▶ **TASK STATEMENT**
Show every line of the data below that includes the word "helemaal".

(Dataset entries)
══════════════════════════════

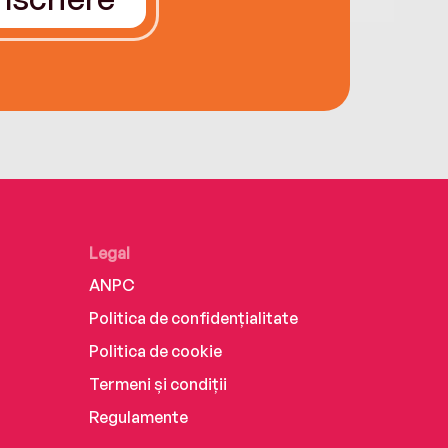
Legal
ANPC
Politica de confidențialitate
Politica de cookie
Termeni și condiții
Regulamente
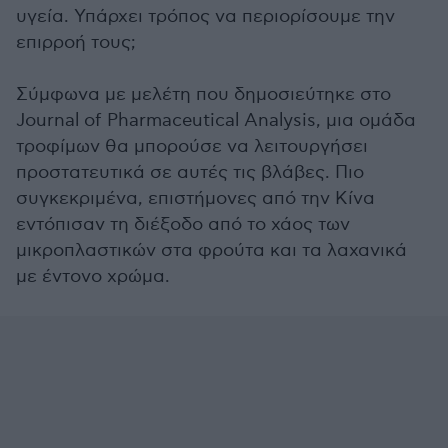
υγεία. Υπάρχει τρόπος να περιορίσουμε την
επιρροή τους;
Σύμφωνα με μελέτη που δημοσιεύτηκε στο
Journal of Pharmaceutical Analysis, μια ομάδα
τροφίμων θα μπορούσε να λειτουργήσει
προστατευτικά σε αυτές τις βλάβες. Πιο
συγκεκριμένα, επιστήμονες από την Κίνα
εντόπισαν τη διέξοδο από το χάος των
μικροπλαστικών στα φρούτα και τα λαχανικά
με έντονο χρώμα.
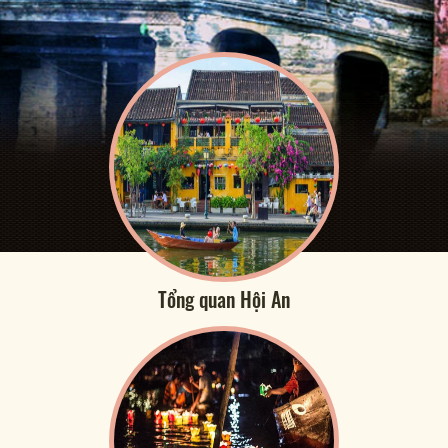
Tổng quan Hội An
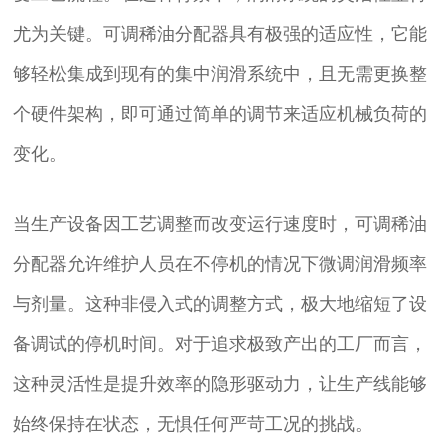
尤为关键。可调稀油分配器具有极强的适应性，它能
够轻松集成到现有的集中润滑系统中，且无需更换整
个硬件架构，即可通过简单的调节来适应机械负荷的
变化。
当生产设备因工艺调整而改变运行速度时，可调稀油
分配器允许维护人员在不停机的情况下微调润滑频率
与剂量。这种非侵入式的调整方式，极大地缩短了设
备调试的停机时间。对于追求极致产出的工厂而言，
这种灵活性是提升效率的隐形驱动力，让生产线能够
始终保持在状态，无惧任何严苛工况的挑战。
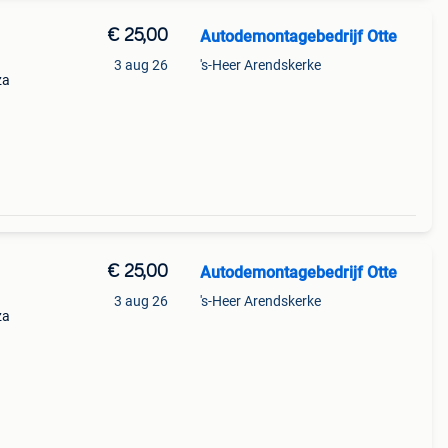
€ 25,00
Autodemontagebedrijf Otte
3 aug 26
's-Heer Arendskerke
za
011-
€ 25,00
Autodemontagebedrijf Otte
3 aug 26
's-Heer Arendskerke
za
011-
staat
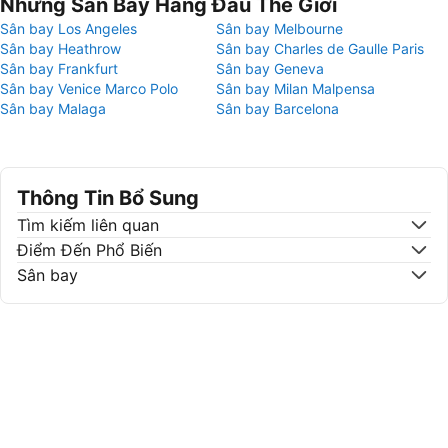
Những Sân Bay Hàng Đầu Thế Giới
Sân bay Los Angeles
Sân bay Melbourne
Sân bay Heathrow
Sân bay Charles de Gaulle Paris
Sân bay Frankfurt
Sân bay Geneva
Sân bay Venice Marco Polo
Sân bay Milan Malpensa
Sân bay Malaga
Sân bay Barcelona
Thông Tin Bổ Sung
Tìm kiếm liên quan
Điểm Đến Phổ Biến
Sân bay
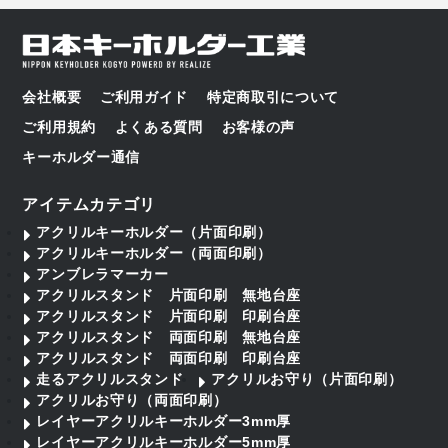
会社概要
ご利用ガイド
特定商取引について
ご利用規約
よくある質問
お客様の声
キーホルダー通信
アイテムカテゴリ
アクリルキーホルダー（片面印刷）
アクリルキーホルダー（両面印刷）
アンブレラマーカー
アクリルスタンド 片面印刷 無地台座
アクリルスタンド 片面印刷 印刷台座
アクリルスタンド 両面印刷 無地台座
アクリルスタンド 両面印刷 印刷台座
走るアクリルスタンド
アクリルお守り（片面印刷）
アクリルお守り（両面印刷）
レイヤーアクリルキーホルダー3mm厚
レイヤーアクリルキーホルダー5mm厚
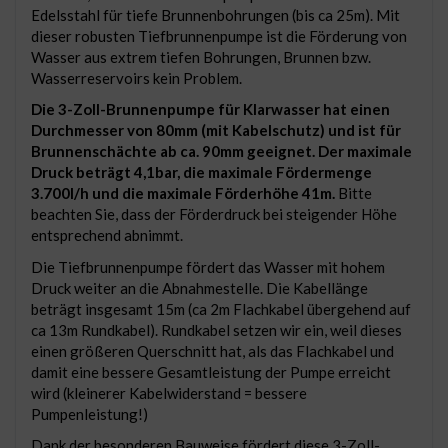
Edelsstahl für tiefe Brunnenbohrungen (bis ca 25m). Mit
dieser robusten Tiefbrunnenpumpe ist die Förderung von
Wasser aus extrem tiefen Bohrungen, Brunnen bzw.
Wasserreservoirs kein Problem.
Die 3-Zoll-Brunnenpumpe für Klarwasser hat einen
Durchmesser von 80mm (mit Kabelschutz) und ist für
Brunnenschächte ab ca. 90mm geeignet. Der maximale
Druck beträgt 4,1bar, die maximale Fördermenge
3.700l/h und die maximale Förderhöhe 41m.
Bitte
beachten Sie, dass der Förderdruck bei steigender Höhe
entsprechend abnimmt.
Die Tiefbrunnenpumpe fördert das Wasser mit hohem
Druck weiter an die Abnahmestelle. Die Kabellänge
beträgt insgesamt 15m (ca 2m Flachkabel übergehend auf
ca 13m Rundkabel). Rundkabel setzen wir ein, weil dieses
einen größeren Querschnitt hat, als das Flachkabel und
damit eine bessere Gesamtleistung der Pumpe erreicht
wird (kleinerer Kabelwiderstand = bessere
Pumpenleistung!)
Dank der besonderen Bauweise fördert diese 3-Zoll-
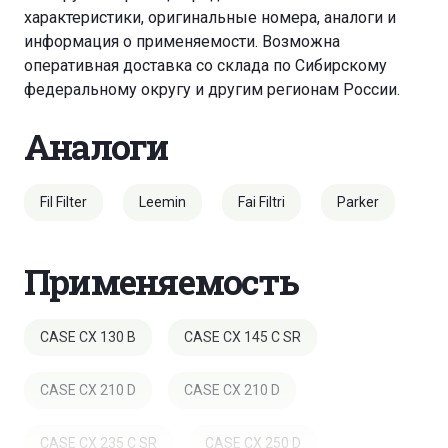
характеристики, оригинальные номера, аналоги и
информация о применяемости. Возможна
оперативная доставка со склада по Сибирскому
федеральному округу и другим регионам России.
Аналоги
Fil Filter
Leemin
Fai Filtri
Parker
Применяемость
CASE CX 130 B
CASE CX 145 C SR
CASE CX 210 D
CASE CX 210 D
CASE CX 235 C SR
CASE CX 250 D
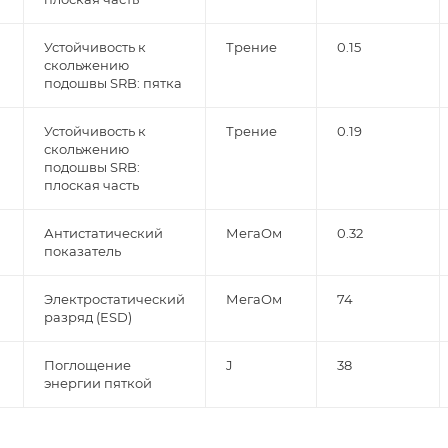
Устойчивость к
Трение
0.15
скольжению
подошвы SRB: пятка
Устойчивость к
Трение
0.19
скольжению
подошвы SRB:
плоская часть
Антистатический
МегаОм
0.32
показатель
Электростатический
МегаОм
74
разряд (ESD)
Поглощение
J
38
энергии пяткой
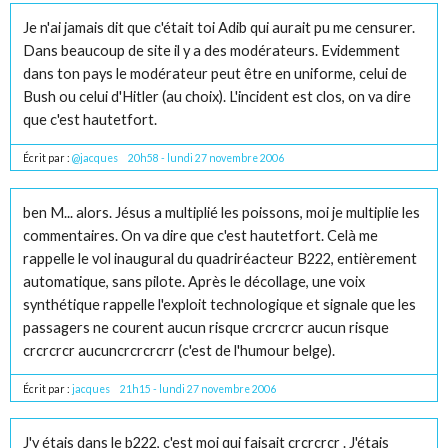
Je n'ai jamais dit que c'était toi Adib qui aurait pu me censurer.
Dans beaucoup de site il y a des modérateurs. Evidemment
dans ton pays le modérateur peut être en uniforme, celui de
Bush ou celui d'Hitler (au choix). L'incident est clos, on va dire
que c'est hautetfort.
Écrit par :
@jacques
20h58
-
lundi 27
novembre 2006
ben M... alors. Jésus a multiplié les poissons, moi je multiplie les
commentaires. On va dire que c'est hautetfort. Celà me
rappelle le vol inaugural du quadriréacteur B222, entièrement
automatique, sans pilote. Après le décollage, une voix
synthétique rappelle l'exploit technologique et signale que les
passagers ne courent aucun risque crcrcrcr aucun risque
crcrcrcr aucuncrcrcrcrr (c'est de l'humour belge).
Écrit par :
jacques
21h15
-
lundi 27
novembre 2006
J'y étais dans le b222, c'est moi qui faisait crcrcrcr . J'étais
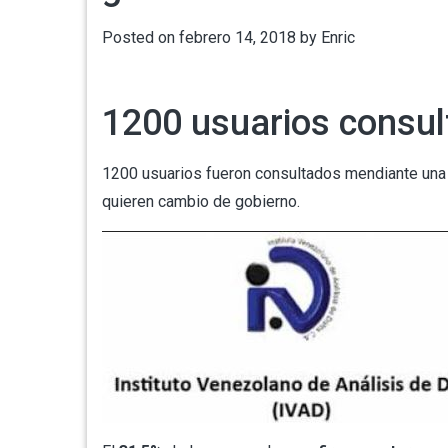
Posted on
febrero 14, 2018
by
Enric
1200 usuarios consu
1200 usuarios fueron consultados mendiante una
quieren cambio de gobierno.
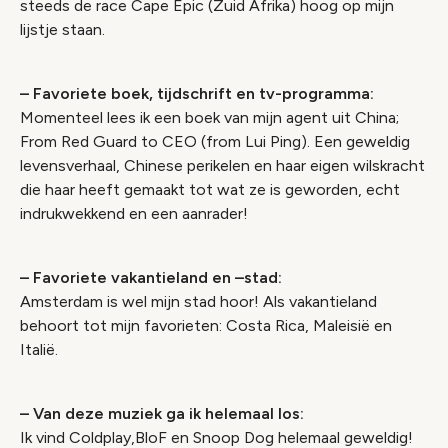
steeds de race Cape Epic (Zuid Afrika) hoog op mijn
lijstje staan.
– Favoriete boek, tijdschrift en tv-programma:
Momenteel lees ik een boek van mijn agent uit China;
From Red Guard to CEO (from Lui Ping). Een geweldig
levensverhaal, Chinese perikelen en haar eigen wilskracht
die haar heeft gemaakt tot wat ze is geworden, echt
indrukwekkend en een aanrader!
– Favoriete vakantieland en –stad:
Amsterdam is wel mijn stad hoor! Als vakantieland
behoort tot mijn favorieten: Costa Rica, Maleisië en
Italië.
– Van deze muziek ga ik helemaal los:
Ik vind Coldplay,BloF en Snoop Dog helemaal geweldig!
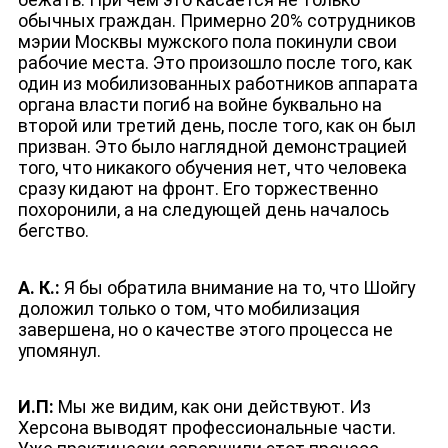
обычных граждан. Примерно 20% сотрудников
мэрии Москвы мужского пола покинули свои
рабочие места. Это произошло после того, как
один из мобилизованных работников аппарата
органа власти погиб на войне буквально на
второй или третий день, после того, как он был
призван. Это было наглядной демонстрацией
того, что никакого обучения нет, что человека
сразу кидают на фронт. Его торжественно
похоронили, а на следующей день началось
бегство.
А. К.:
Я бы обратила внимание на то, что Шойгу
доложил только о том, что мобилизация
завершена, но о качестве этого процесса не
упомянул.
И.П:
Мы же видим, как они действуют. Из
Херсона выводят профессиональные части.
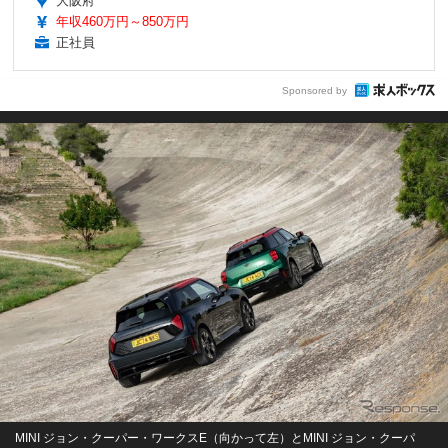
大阪府
年収460万円～850万円
正社員
Sponsored by
MINI ジョン・クーパー・ワークスE（向かって左）とMINI ジョン・クーパ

══════════════════════════════

▶ **OUTPUT**
– Van deze muziek ga ik helemaal los:
Ik vind Coldplay,BloF en Snoop Dog helemaal geweldig!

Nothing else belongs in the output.